For oil, similarly, the various goods and services that the apple grower uses which are not directly tied to the purchase of your apple, also make the apple a little bit cheaper. That's an externality of oil which directly changes the price of the apple. Similar, because the apple is cheaper or more expensive, you may be able to offer your goods and services (eg, your labor) at a cheaper price or forced to offer at a more expensive price . And you can purchase more or less of other goods and services that you consume.
Externalities are not related to price. Cheap oil has the same externalities as expensive oil. Externalities are related to its production and burning in your car. Not to the price you pay at the pump.
This is deeply flawed reasoning. The price of oil due to its prevalent use throughout human society creates substantial externalities just on that basis alone.
It's not nebulous. Just because you are ignorant doesn't make it an externality. So whether you agree or not to the pollution of your own car, it is par of the deal, or the trade (between you and the gas company) if you prefer. What is not part of the deal is the pollution that you force to others while driving your car.
I prefer "trade" not "deal" because "trade" has an established meaning ("mutually voluntary exchange of goods or services") while "deal" apparently means "Whatever danbob999 decides it means". I note that you have yet to objectively define "deal" or explain its relevance to anything we've been discussing.
Yes. And when you buy gas, or buy service from a delivery company, you make the choice to add more CO2 to the atmosphere. A small part of that cost will be assumed by you. But a much larger amount will be assumed by the rest of the world, and this is what we call an externality.
It's an externality because the rest of the world didn't participate in my transaction. Similarly, cheaper or more expensive oil can result in near universally cheaper or more expensive goods and services even when the agent doesn't do anything with oil or its derivative products directly.
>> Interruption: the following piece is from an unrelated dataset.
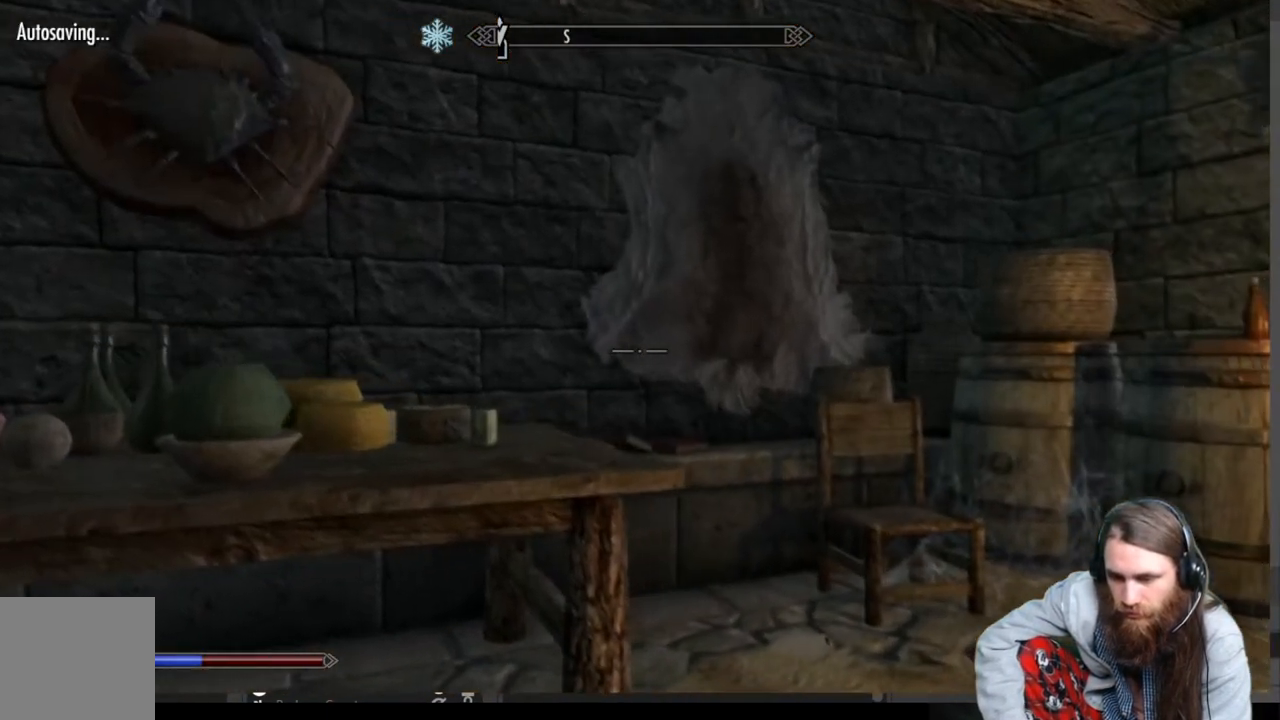
{"buttons": [], "left_stick": "right", "right_stick": "down-left", "events": [[67, "left_stick", "center"], [333, "left_stick", "right"], [333, "right_stick", "down-left"]]}
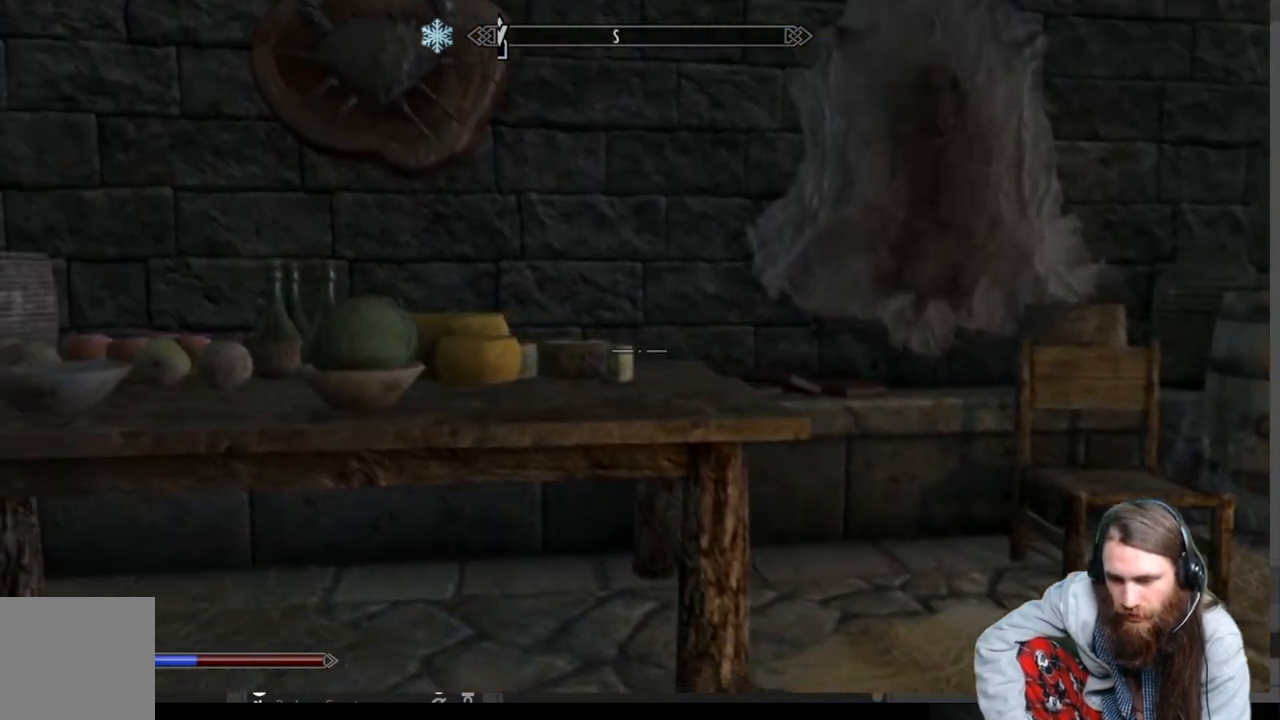
{"buttons": [], "left_stick": "up", "right_stick": "center", "events": [[100, "left_stick", "center"], [100, "right_stick", "center"], [267, "left_stick", "up-left"], [350, "right_stick", "left"], [400, "left_stick", "up"], [483, "right_stick", "center"]]}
That's an externality as well by definition since the beneficiaries didn't participate in the trading or use of fuel and thus did not voluntarily incur the cost or benefit of the pricing of oil-derived fuels.
It's the impact on those not part of the deal which is an externality.
No, that's not what externality means. Externality means you didn't make a choice to incur the cost or benefit. Making a trade doesn't imply that I'm part of some larger, nebulous "deal" and hence have agreed to whatever externalities I'm exposed to.